Lechang Liu received the B.S. degree from Shandong University, China in 2000, the M.S. degree from Harbin Institute of Technology, China in 2002, and the Ph.D. degree in electronic engineering from Shanghai Jiao Tong University, China in 2006. From 2007 to 2009, he was with VLSI Design and Education Center, The University of Tokyo, Japan, where he conducted research on low-power and high-performance impulse radio ultra-wideband (UWB) transceivers. Since 2009, he has been a project researcher with the Institute of Industrial Science, The University of Tokyo, Japan. His current research interests include signal processing and mixed-signal circuit design for low-power wireless communications.

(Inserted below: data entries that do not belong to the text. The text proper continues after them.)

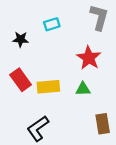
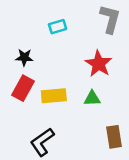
black star: (21, 39) -> (24, 57), moved
red rectangle: (21, 80) -> (23, 88), turned 65

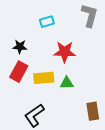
red star: (99, 64) -> (65, 52), moved, turned -30
green triangle: (92, 98) -> (67, 83), moved

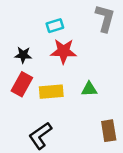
red star: (65, 52) -> (63, 51), moved
green triangle: (67, 83) -> (89, 89), moved

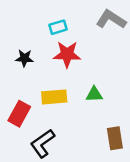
gray L-shape: (105, 18) -> (111, 19), turned -72
red rectangle: (22, 84) -> (19, 114), moved

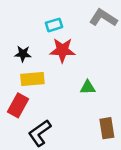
yellow rectangle: (54, 97) -> (32, 79), moved

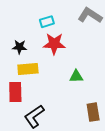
red rectangle: (18, 105) -> (15, 92), turned -30

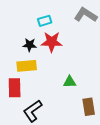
black star: (20, 47) -> (30, 45), moved
green triangle: (76, 76) -> (70, 82), moved

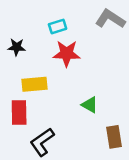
black star: (30, 45) -> (17, 47), moved
green triangle: (70, 82) -> (90, 105), turned 32

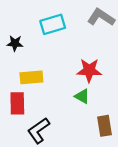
cyan rectangle: (58, 27) -> (53, 24), size x1.5
red star: (67, 53) -> (89, 70), moved

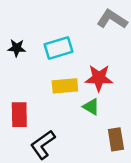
cyan rectangle: (53, 24) -> (58, 48), moved
yellow rectangle: (31, 77) -> (65, 86), moved

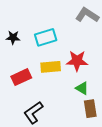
green triangle: (91, 107) -> (82, 88), moved
red rectangle: (19, 115) -> (21, 77), moved, turned 66

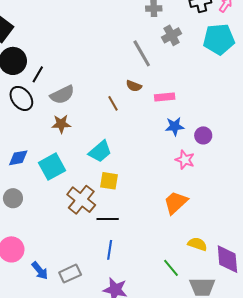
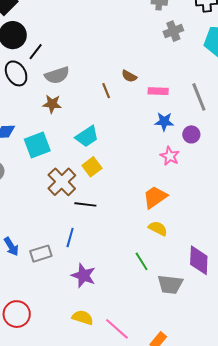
gray line: (142, 53) -> (199, 97), moved
yellow square: (109, 181) -> (92, 167), turned 36
yellow semicircle: (197, 244) -> (158, 228), moved
blue line: (110, 250) -> (70, 237), moved

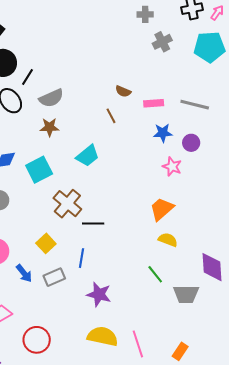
brown line: (106, 91) -> (111, 116), moved
gray line: (199, 97) -> (195, 105), turned -48
yellow square: (92, 167) -> (46, 243), moved
yellow semicircle: (83, 318) -> (103, 336), size x1.4
pink line: (117, 329) -> (138, 344), turned 36

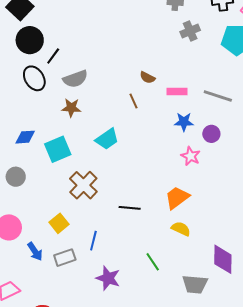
black line: (93, 224) -> (130, 208), moved
green line: (155, 274) -> (153, 262), moved

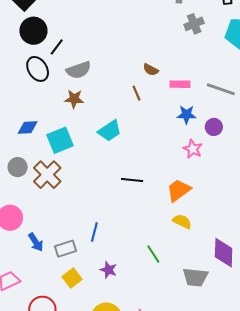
brown cross: (83, 185) -> (47, 175), moved
black line: (130, 208) -> (132, 180), moved
yellow square: (59, 223) -> (72, 278), moved
purple star: (108, 278) -> (108, 270), size x0.7

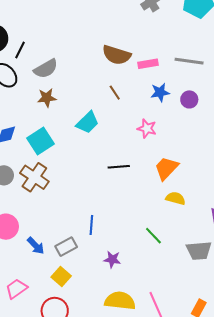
brown semicircle: (151, 70) -> (117, 55), size x1.8
brown line: (136, 93) -> (115, 93), moved
pink star: (193, 149) -> (147, 129), moved
yellow square: (72, 278) -> (61, 277), moved

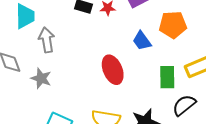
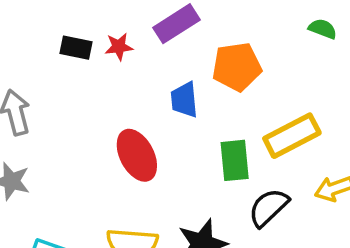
blue trapezoid: (142, 41) -> (184, 100), turned 35

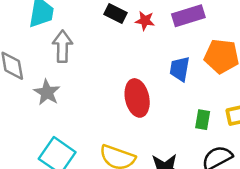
green rectangle: (235, 160) -> (203, 120), size x0.7

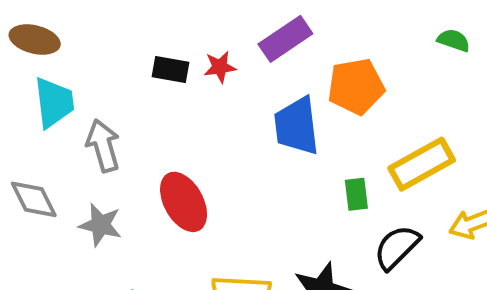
blue trapezoid: (180, 69) -> (297, 126), size x1.4
red ellipse: (137, 98) -> (184, 202), moved

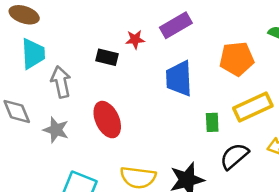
black rectangle: (171, 69) -> (107, 57), moved
orange pentagon: (356, 87) -> (237, 59), moved

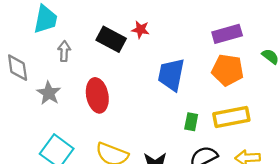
purple rectangle: (176, 25) -> (227, 34), moved
black rectangle: (107, 57) -> (111, 39), size x1.4
gray arrow: (61, 82) -> (64, 51), size x0.7

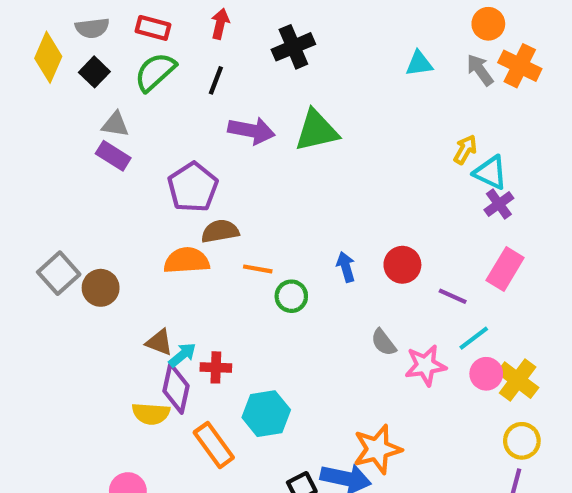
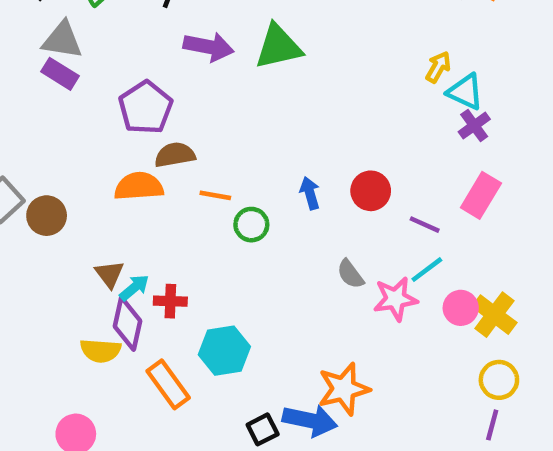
gray triangle: (115, 124) -> (62, 40), size x1.4
cyan line: (474, 338) -> (427, 270), moved
brown triangle: (159, 342) -> (110, 274), turned 32

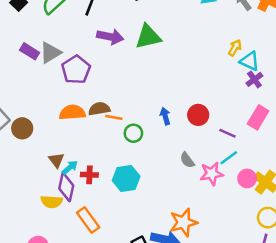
gray triangle: (62, 40) -> (50, 53), moved, turned -40
brown semicircle: (175, 155) -> (99, 109), moved
cyan hexagon: (224, 351) -> (126, 178), moved

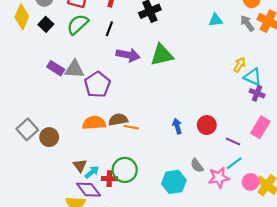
gray triangle: (50, 53) -> (74, 69), turned 35
purple cross: (254, 79) -> (257, 93), turned -32
green circle: (133, 133) -> (125, 170), moved, size x1.5
cyan hexagon: (126, 178) -> (174, 182), moved
purple diamond: (66, 187) -> (89, 190), turned -50

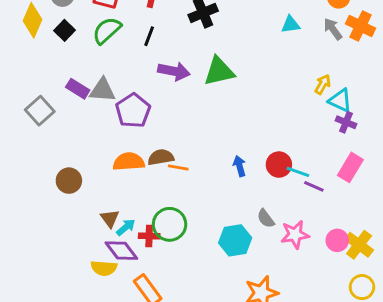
gray square: (27, 129) -> (40, 111), moved
cyan line: (234, 163) -> (298, 172), moved, turned 56

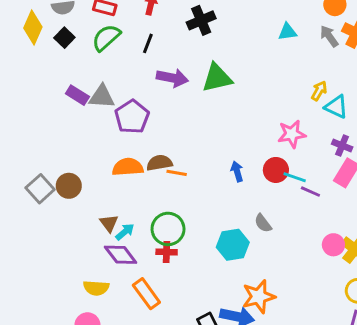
gray square: (40, 111) -> (40, 189), moved
purple cross: (346, 122) -> (342, 146), moved
pink star: (295, 235) -> (292, 134), moved
red cross: (149, 236) -> (167, 252), moved
yellow semicircle: (104, 268) -> (96, 288), moved

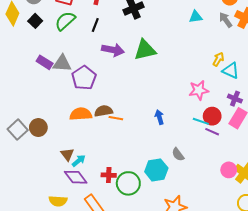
red circle: (276, 170) -> (212, 116), moved
green circle: (168, 229) -> (128, 183), moved

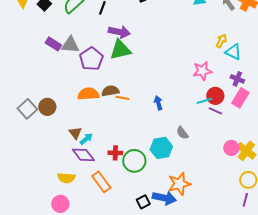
green triangle: (145, 50) -> (120, 50), moved
blue arrow: (159, 117) -> (158, 103), moved
cyan line: (201, 121) -> (204, 101), turned -35

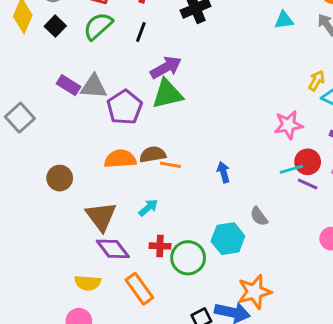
purple arrow: (119, 32) -> (166, 67), turned -40
gray square: (27, 109) -> (20, 118), moved
brown triangle: (75, 133) -> (101, 216), size x1.6
cyan arrow: (86, 139) -> (148, 208), moved

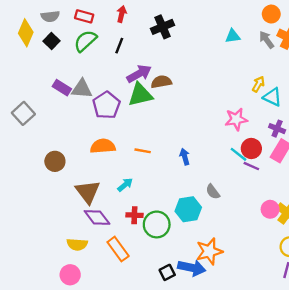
brown semicircle: (153, 154) -> (161, 82), moved
cyan line: (291, 169) -> (239, 154), turned 54

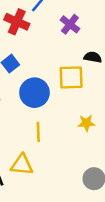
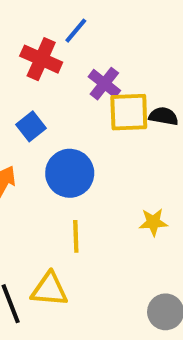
purple cross: (70, 24) -> (104, 84), moved
yellow square: (71, 77) -> (129, 112), moved

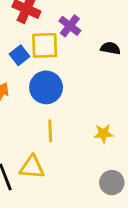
yellow square: (129, 112) -> (45, 45), moved
yellow star: (153, 222) -> (103, 134), moved

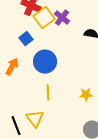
yellow square: (45, 45) -> (44, 18), moved, turned -35
yellow triangle: (32, 167) -> (35, 119), turned 48

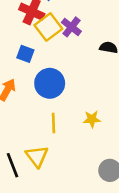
blue square: (26, 39) -> (25, 54), turned -32
yellow star: (86, 95) -> (92, 119), moved

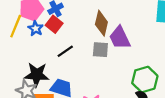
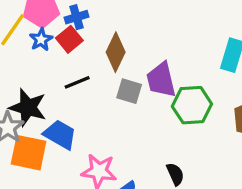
brown diamond: (101, 23) -> (116, 52), moved
green hexagon: (145, 79) -> (192, 105), moved

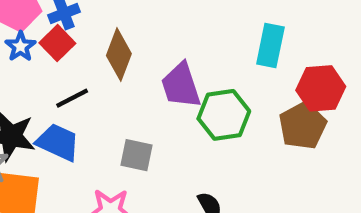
gray square: (129, 91) -> (136, 155), moved
blue trapezoid: (60, 135) -> (58, 142), moved

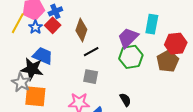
purple trapezoid: (181, 86) -> (128, 38), moved, turned 65
black line: (72, 98) -> (91, 52), moved
blue trapezoid: (58, 142) -> (43, 56), moved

Zhiwei Zhou received the M.S. degrees in electronic engineering from the University of Tokyo, Japan in 2008. His research interests include the circuit design of the low-power RF receiver circuits. He is now with Sony Corporation.

Takayasu Sakurai received the Ph.D. degree in EE from the University of Tokyo in 1981. In 1981 he joined Toshiba Corporation, where he designed CMOS DRAM, SRAM, RISC processors, DSPs, and SoC Solutions. He has worked extensively on interconnect delay and capacitance modeling known as Sakurai model and alpha power-law MOS model. From 1988 through 1990, he was a visiting researcher at the University of California Berkeley, where he conducted research in the field of VLSI CAD. From 1996, he has been a professor at the University of Tokyo, working on low-power high-speed VLSI, memory design, interconnects, ubiquitous electronics, organic IC’s and large-area electronics. He has published more than 400 technical publications including 100 invited presentations and several books and filed more than 200 patents. He served as a conference chair for the Symp. on VLSI Circuits, and ICICDT, a vice chair for ASPDAC, a TPC chair for the first A-SSCC, and VLSI symp. and a program committee member for ISSCC, CICC, A-SSCC, DAC, ESSCIRC, ICCAD, ISLLED, and other international conferences. He will be an executive committee chair for VLSI Sympiosa and a steering committee chair for A-SSCC from 2010. He is a recipient of 2010 IEEE Donald O. Pederson Award in Solid-State Circuits, 2009 achievement award of IEICE, 2005 IEEE ICICDT award, 2004 IEEE Takuo Sugano award and 2005 P&I patent of the year award and four product awards. He gave keynote speech at more than 50 conferences including ISSCC, ESSCIRC and ISLLED. He was an elected AdCom member for the IEEE Solid-State Circuits Society and an IEEE CAS and SSCS distinguished lecturer. He is a STARC Fellow and an IEEE Fellow.
Makoto Takamiya received the B.S., M.S., and Ph.D. degrees in electronic engineering from the University of Tokyo, Japan, in 1995, 1997, and 2000, respectively. In 2000, he joined NEC Corporation, Japan, where he was engaged in the circuit design of high speed digital LSIs. In 2005, he joined University of Tokyo, Japan, where he is an associate professor of VLSI Design and Education Center. His research interests include the circuit design of the low-power RF circuits, the ultra low-voltage digital circuits, and the large area electronics with organic transistors. He is a member of the technical program committee for IEEE Symposium on VLSI Circuits and IEEE Custom Integrated Circuits Conference (CICC).